Posted on Juli 11, 2025

0


Photo by Dong on Unsplash

Pernah baca buku cerita anak berjudul Charlotte’s Web? Buku yang bercerita tentang laba-laba serta hewan yang bisa berbicara itu ternyata pernah dilarang di Amerika, loh. Tepatnya di sebuah sekolah di Kansas, tahun 2006. Alasan orang-orang memprotes buku buku anak ini adalah karena dianggap melecehkan agama. Kisah tentang binatang yang bisa berbicara, penceritaan tentang hidup dan kematian, serta beberapa hal lain di dalamnya, dianggap tidak sesuai dengan norma masyarakat Kansas kala itu.

Terminologi banned books atau “buku terlarang” sebenarnya tidak bisa digunakan dalam konteks Amerika, karena hak berbicara dan berpendapat sangat dilindungi oleh Amendment, alias Undang-Undangnya negara ini. Jadi, terminologi yang dipakai kemudian adalah challenged books, alias “buku yang ditentang”.

Cara mengajukan keberatan atas sebuah buku untuk dibaca atau dipajang di perpustakaan sekolah, harus memenuhi sejumlah kriteria. Orangtua tidak bisa begitu saja datang ke sekolah dan meminta buku tertentu untuk dibuang. Mereka juga tidak boleh melarang siswa lain untuk membacanya. Orangtua hanya boleh melarang anaknya sendiri membaca buku tersebut. Sementara siswa lain, tetap diperkenankan membaca buku tersebut sepanjang orangtuanya tidak keberatan.

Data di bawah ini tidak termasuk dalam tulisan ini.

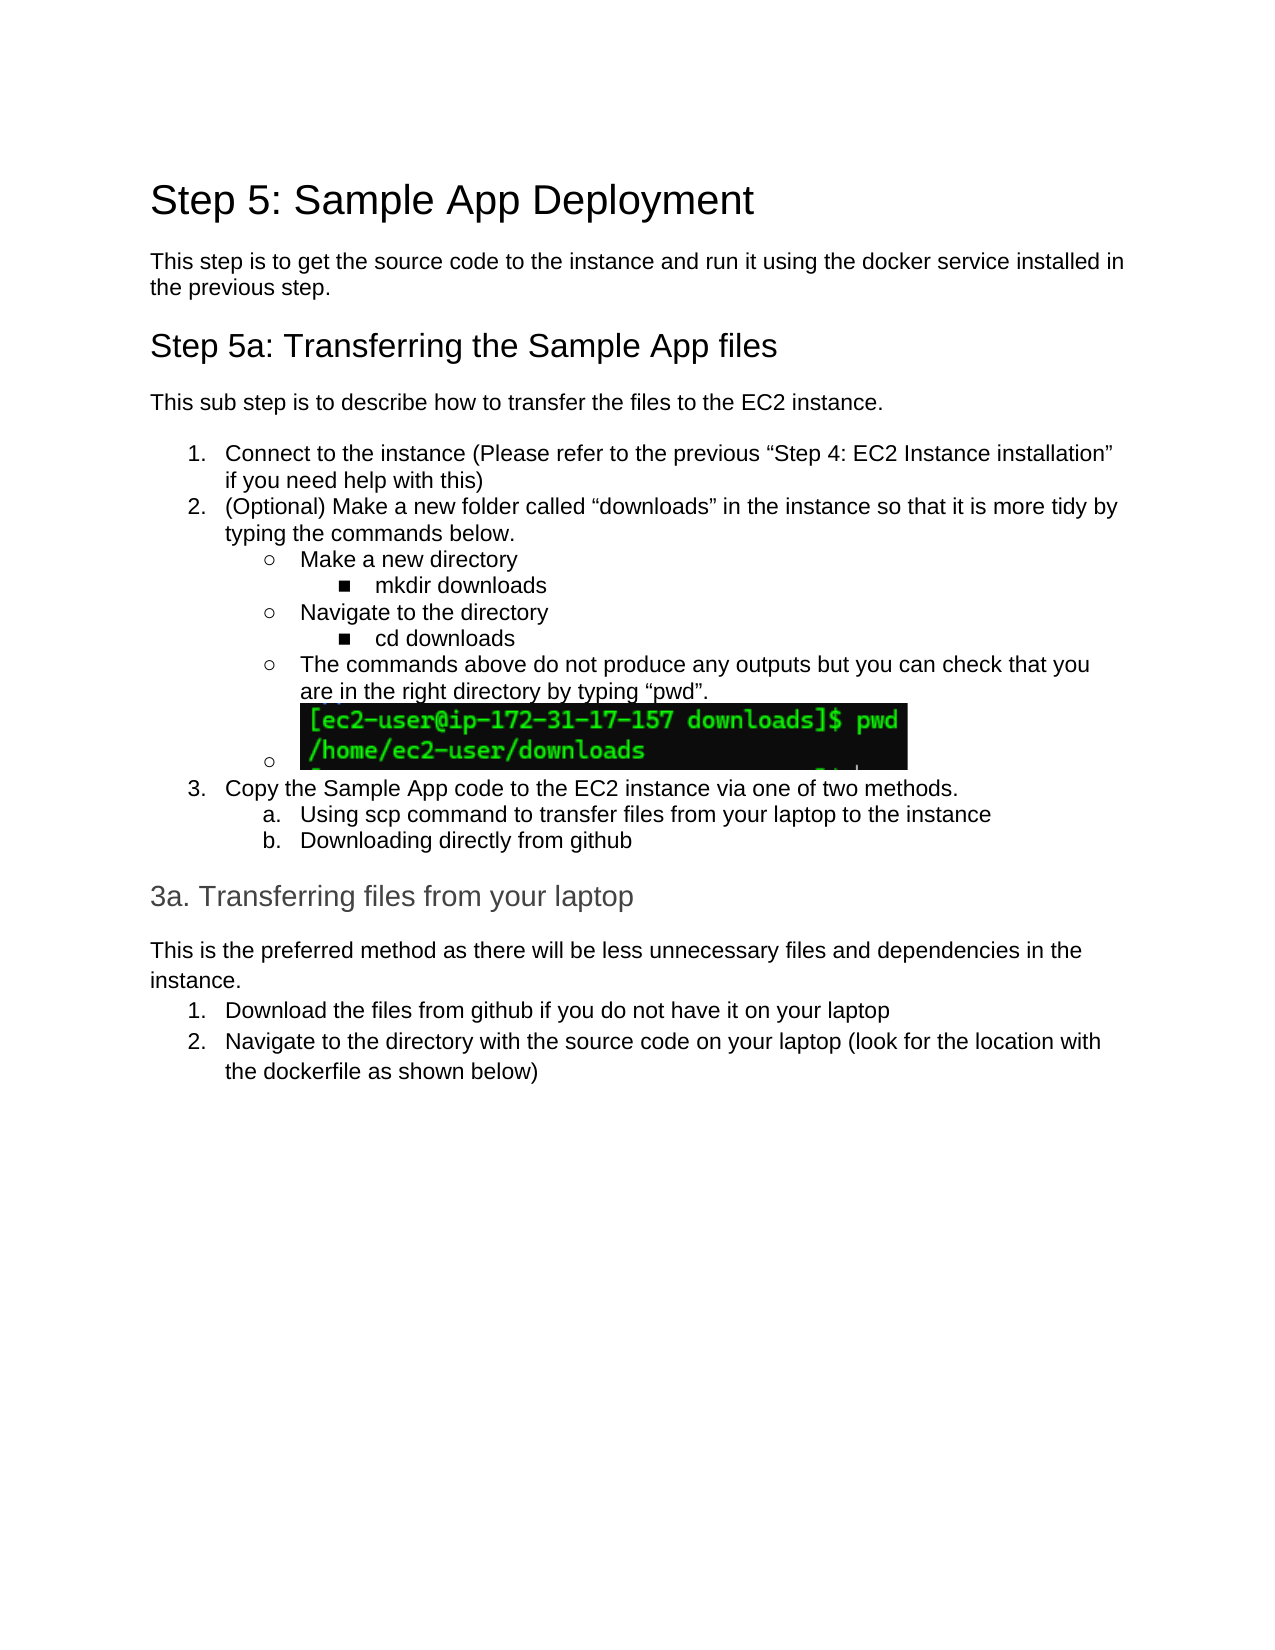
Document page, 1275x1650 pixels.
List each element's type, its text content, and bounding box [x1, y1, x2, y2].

list The commands above do not produce any outputs but you can check that you are in the right directory by typing “pwd”. [262, 651, 1125, 704]
list Navigate to the directory [262, 598, 1125, 625]
list (Optional) Make a new folder called “downloads” in the instance so that it is more tidy by typing the commands below. [187, 493, 1125, 546]
subtitle Step 5: Sample App Deployment [150, 175, 1125, 223]
list cd downloads [337, 625, 1125, 651]
text This sub step is to describe how to transfer the files to the EC2 instance. [150, 389, 1125, 415]
list Using scp command to transfer files from your laptop to the instance [262, 801, 1125, 827]
list Downloading directly from github [262, 827, 1125, 853]
list Download the files from github if you do not have it on your laptop [187, 997, 1125, 1024]
list Copy the Sample App code to the EC2 instance via one of two methods. [187, 774, 1125, 801]
list mkdir downloads [337, 572, 1125, 598]
text This is the preferred method as there will be less unnecessary files and dependencies in the instance. [150, 937, 1125, 994]
list Navigate to the directory with the source code on your laptop (look for the location with the dockerfile as shown below) [187, 1028, 1125, 1084]
subtitle Step 5a: Transferring the Sample App files [150, 326, 1125, 364]
picture [300, 703, 908, 770]
list Connect to the instance (Please refer to the previous “Step 4: EC2 Instance installation” if you need help with this) [187, 440, 1125, 493]
list Make a new directory [262, 546, 1125, 572]
subtitle 3a. Transferring files from your laptop [150, 878, 1125, 912]
text This step is to get the source code to the instance and run it using the docker service installed in the previous step. [150, 248, 1125, 301]
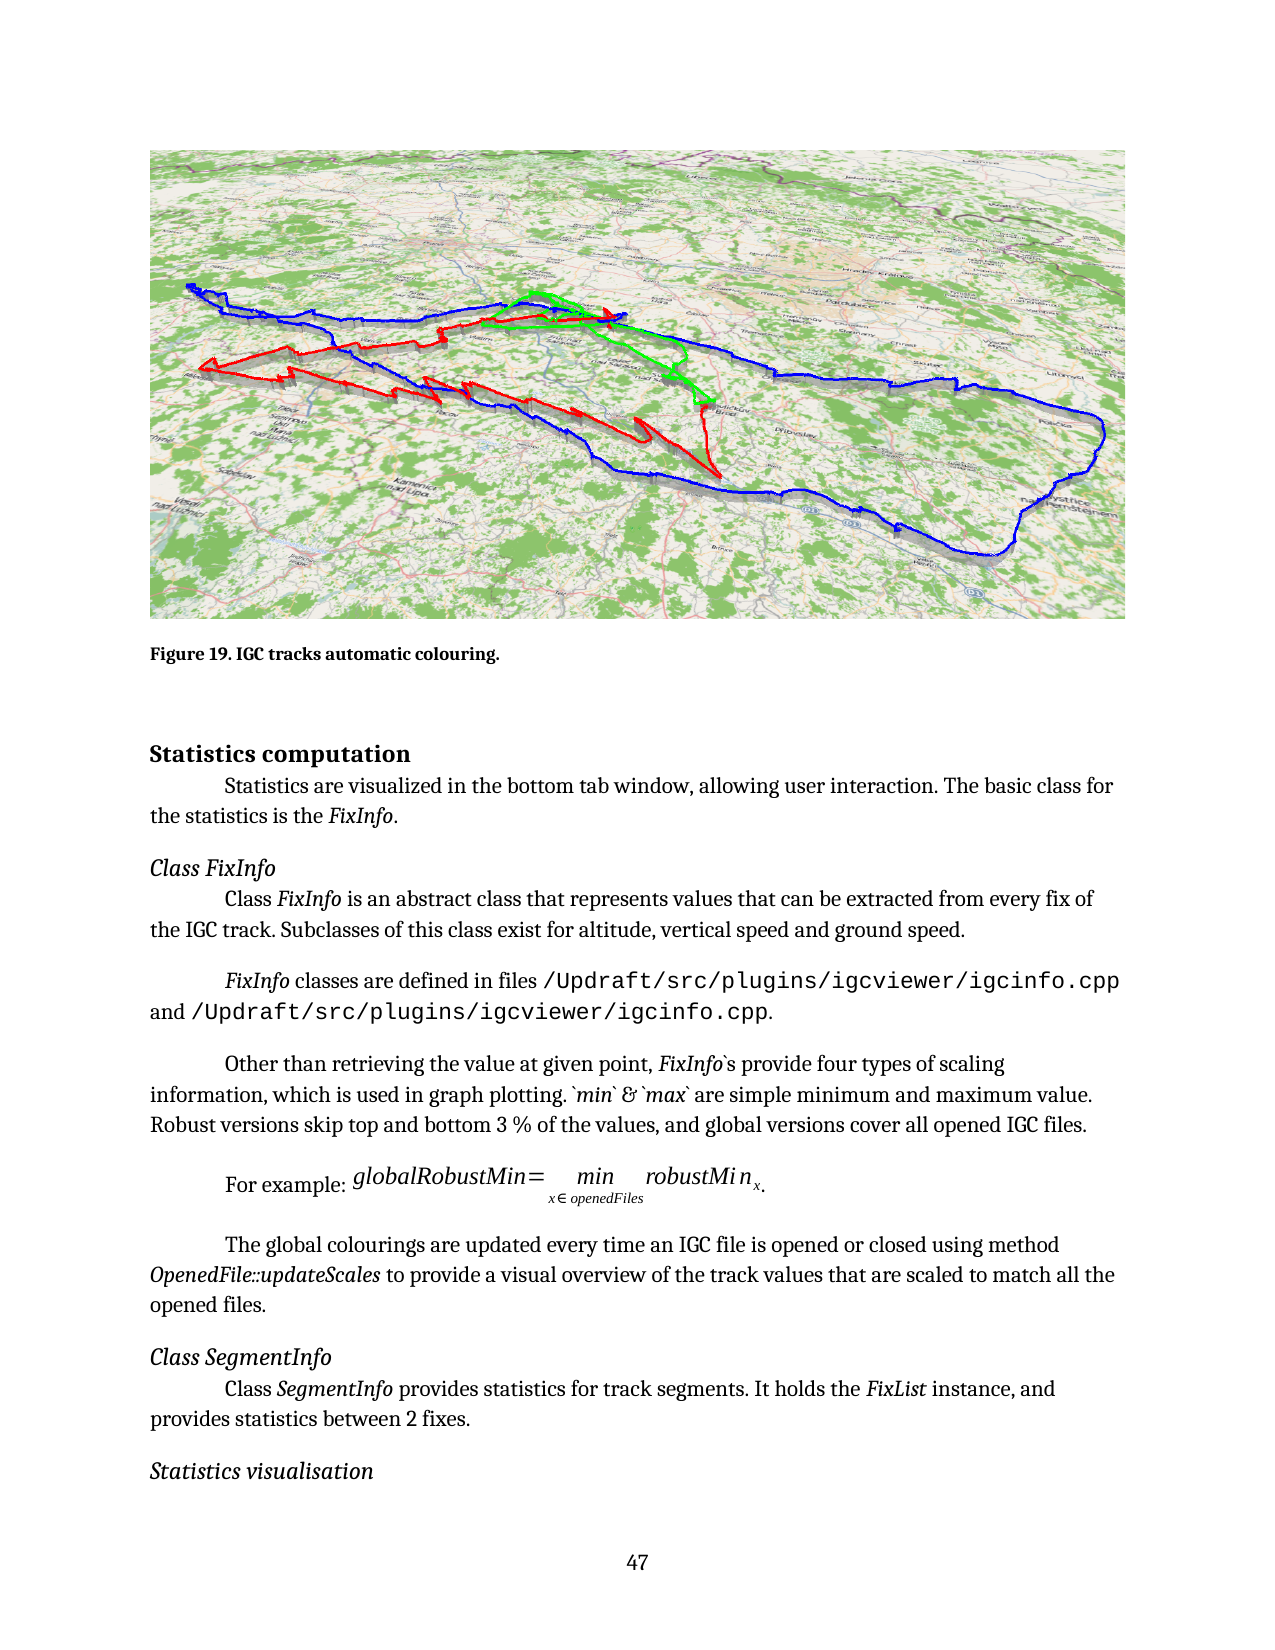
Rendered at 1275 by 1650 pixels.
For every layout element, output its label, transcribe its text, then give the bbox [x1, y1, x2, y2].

Sewaktu anak saya masih di high school, saya pernah diundang oleh pihak pengelola perpustakaan sekolah untuk me-review salah satu buku yang ditentang oleh orangtua siswa. Sekolah akhirnya memutuskan untuk mengundang orangtua siswa dan juga sejumlah siswa yang berminat guna membaca buku tersebut dan menyampaikan pendapatnya. Jadi, orangtua tidak bisa begitu saja meminta sekolah atau orangtua siswa lainnya untuk melarang anak mereka membaca buku tertentu. Semua harus melalui proses review, dan ortu juga wajib membacanya dulu.

Saya lupa judul buku tersebut. Yang saya ingat adalah sampulnya yang berwarna oranye, dan inti cerita di dalamnya. Si penulis buku tersebut adalah imigran dari Afrika Selatan. Ia menulis cerita tentang bagaimana orang-orang kulit putih jaman dulu menghancurkan budaya asli Afrika secara bertahap. Ia memceritakan bagaimana penduduk asli dikendalikan dan akhirnya diperbudak oleh orang kulit putih serta dijual ke Amerika.

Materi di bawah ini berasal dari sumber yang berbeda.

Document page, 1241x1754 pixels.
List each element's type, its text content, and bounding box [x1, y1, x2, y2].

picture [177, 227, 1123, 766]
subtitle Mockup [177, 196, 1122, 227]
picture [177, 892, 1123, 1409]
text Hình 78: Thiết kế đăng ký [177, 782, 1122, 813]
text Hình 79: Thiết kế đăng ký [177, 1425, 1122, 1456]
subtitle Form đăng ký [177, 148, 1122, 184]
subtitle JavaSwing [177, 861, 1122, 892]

Ada sejumlah alasan mengapa buku itu ditinjau ulang. Sebab, di dalamnya mengandung cerita tentang rasisme, kekerasan, penculikan, perbudakan, bahkan pembunuhan. Tema tersebut dikuatirkan membawa dampak buruk bagi siswa yang membacanya.

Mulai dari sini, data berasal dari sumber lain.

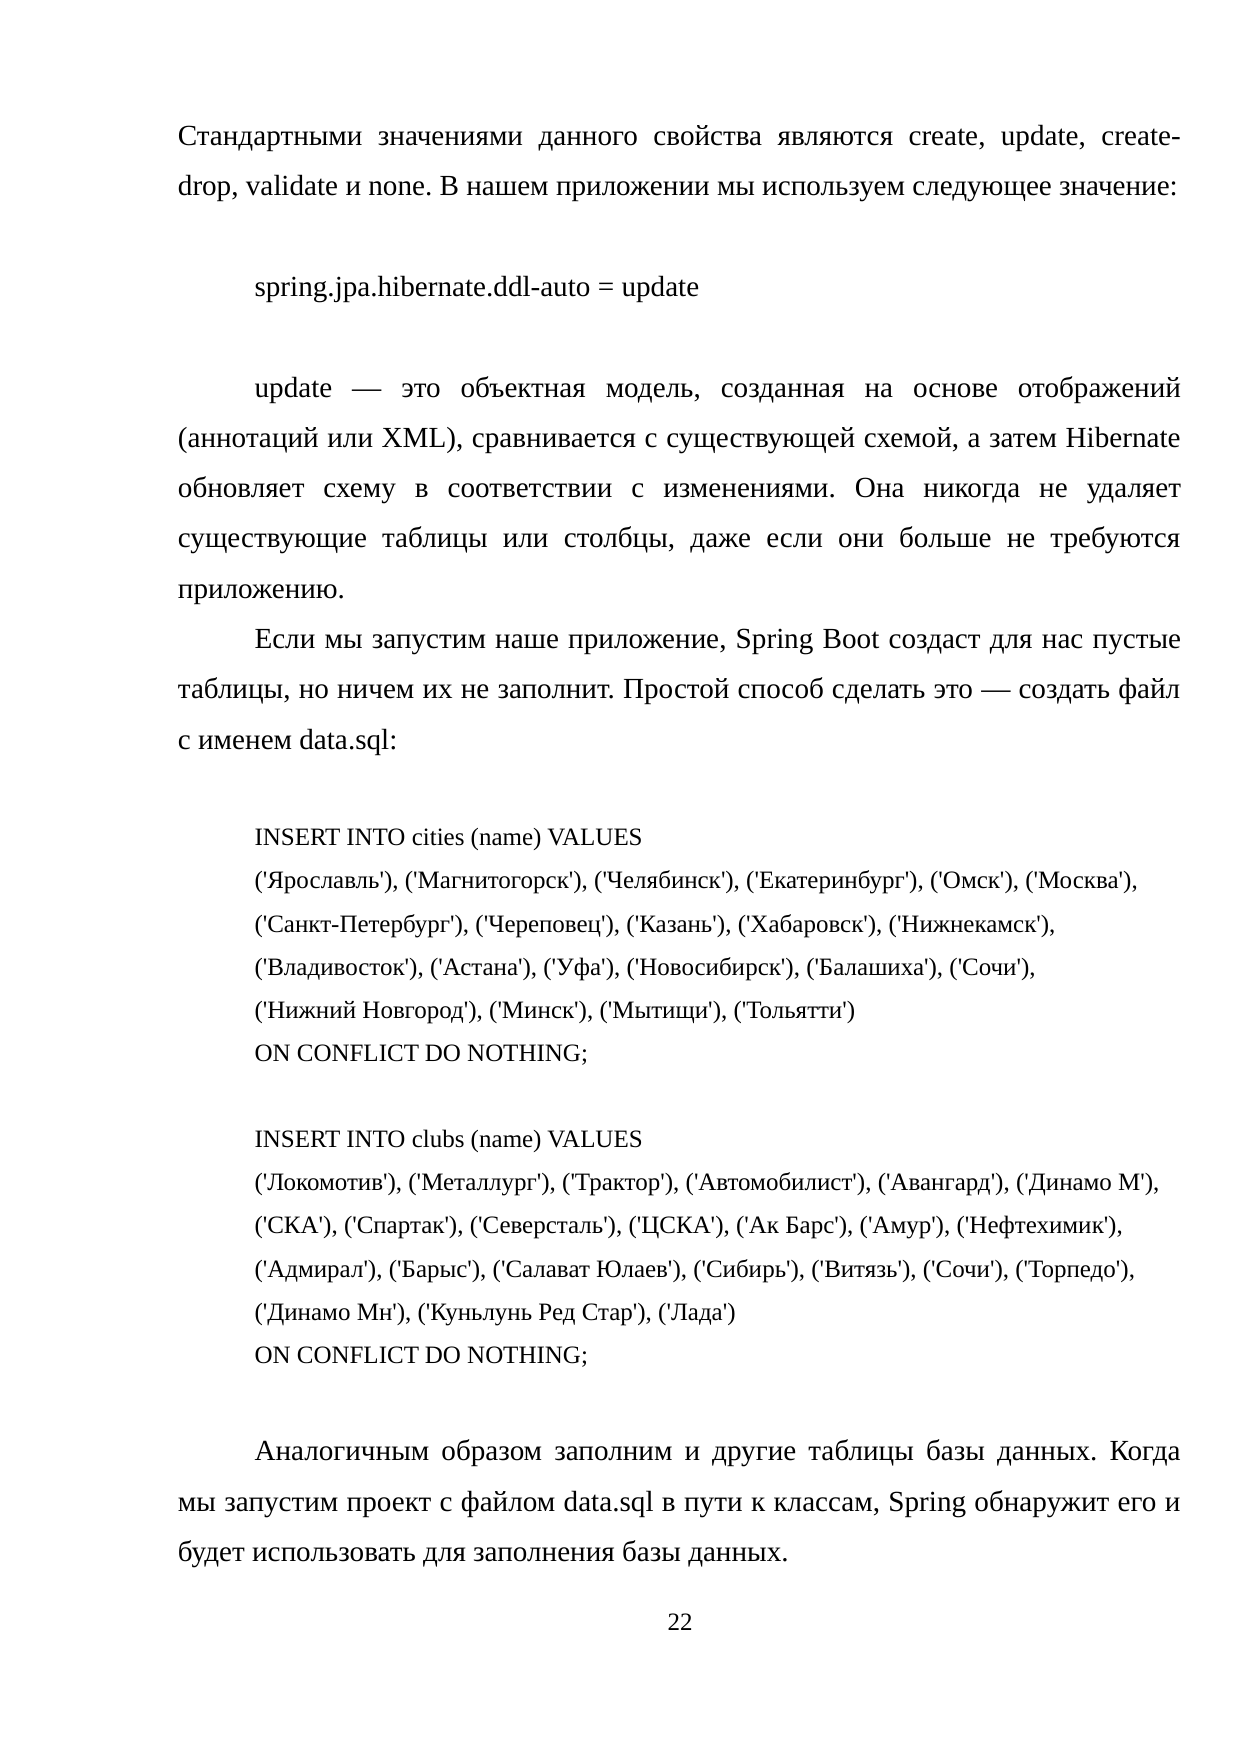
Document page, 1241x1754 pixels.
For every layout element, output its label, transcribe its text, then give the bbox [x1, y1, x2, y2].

text Если мы запустим наше приложение, Spring Boot создаст для нас пустые таблицы, но ничем их не заполнит. Простой способ сделать это — создать файл с именем data.sql: [178, 621, 1182, 755]
text ('Владивосток'), ('Астана'), ('Уфа'), ('Новосибирск'), ('Балашиха'), ('Сочи'), [178, 952, 1182, 981]
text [178, 118, 1182, 202]
text update — это объектная модель, созданная на основе отображений (аннотаций или XML), сравнивается с существующей схемой, а затем Hibernate обновляет схему в соответствии с изменениями. Она никогда не удаляет существующие таблицы или столбцы, даже если они больше не требуются приложению. [178, 370, 1182, 604]
text ('Ярославль'), ('Магнитогорск'), ('Челябинск'), ('Екатеринбург'), ('Омск'), ('Москва'), [178, 866, 1182, 894]
text INSERT INTO clubs (name) VALUES [178, 1124, 1182, 1153]
text ('Динамо Мн'), ('Куньлунь Ред Стар'), ('Лада') [178, 1297, 1182, 1326]
text ('СКА'), ('Спартак'), ('Северсталь'), ('ЦСКА'), ('Ак Барс'), ('Амур'), ('Нефтехимик'), [178, 1211, 1182, 1239]
text ON CONFLICT DO NOTHING; [178, 1038, 1182, 1067]
text ('Санкт-Петербург'), ('Череповец'), ('Казань'), ('Хабаровск'), ('Нижнекамск'), [178, 909, 1182, 937]
text ON CONFLICT DO NOTHING; [178, 1340, 1182, 1369]
text spring.jpa.hibernate.ddl-auto = update [178, 269, 1182, 303]
text Аналогичным образом заполним и другие таблицы базы данных. Когда мы запустим проект с файлом data.sql в пути к классам, Spring обнаружит его и будет использовать для заполнения базы данных. [178, 1433, 1182, 1568]
text INSERT INTO cities (name) VALUES [178, 822, 1182, 851]
text ('Нижний Новгород'), ('Минск'), ('Мытищи'), ('Тольятти') [178, 995, 1182, 1024]
text ('Адмирал'), ('Барыс'), ('Салават Юлаев'), ('Сибирь'), ('Витязь'), ('Сочи'), ('Торпедо'), [178, 1254, 1182, 1282]
text ('Локомотив'), ('Металлург'), ('Трактор'), ('Автомобилист'), ('Авангард'), ('Динамо М'), [178, 1167, 1182, 1196]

Namun, dalam diskusi dengan orangtua, buku tersebut akhirnya disepakati untuk tetap ada di perpustakaan sekolah. Semua orangtua dan perwakilan siswa setuju bahwa isinya tidak berbahaya. Memang, di dalamnya ada cerita tentang rasisme dan perbudakan, yang menjadi luka abadi dalam sejarah masyarakat Amerika. Namun perwakilan siswa menyatakan bahwa itu bukan bahaya. Sejarah tidak untuk disembunyikan, melainkan untuk dimengerti dan dijadikan pelajaran.

Ada banyak buku lain yang sempat masuk dalam daftar challenged books, seperti dalam link ini – dari American Library Association – dan link ini – dari Wikipedia. Buku seperti Harry Potter, Fifty Shades of Grey, bahkan Gone with The Wind juga pernah dilarang peredarannya. Orang-orang yang bersikeras untuk memberangus buku tertentu juga masih ada, dan umumnya mereka berasal dari kelompok masyarakat yang sangat konservatif.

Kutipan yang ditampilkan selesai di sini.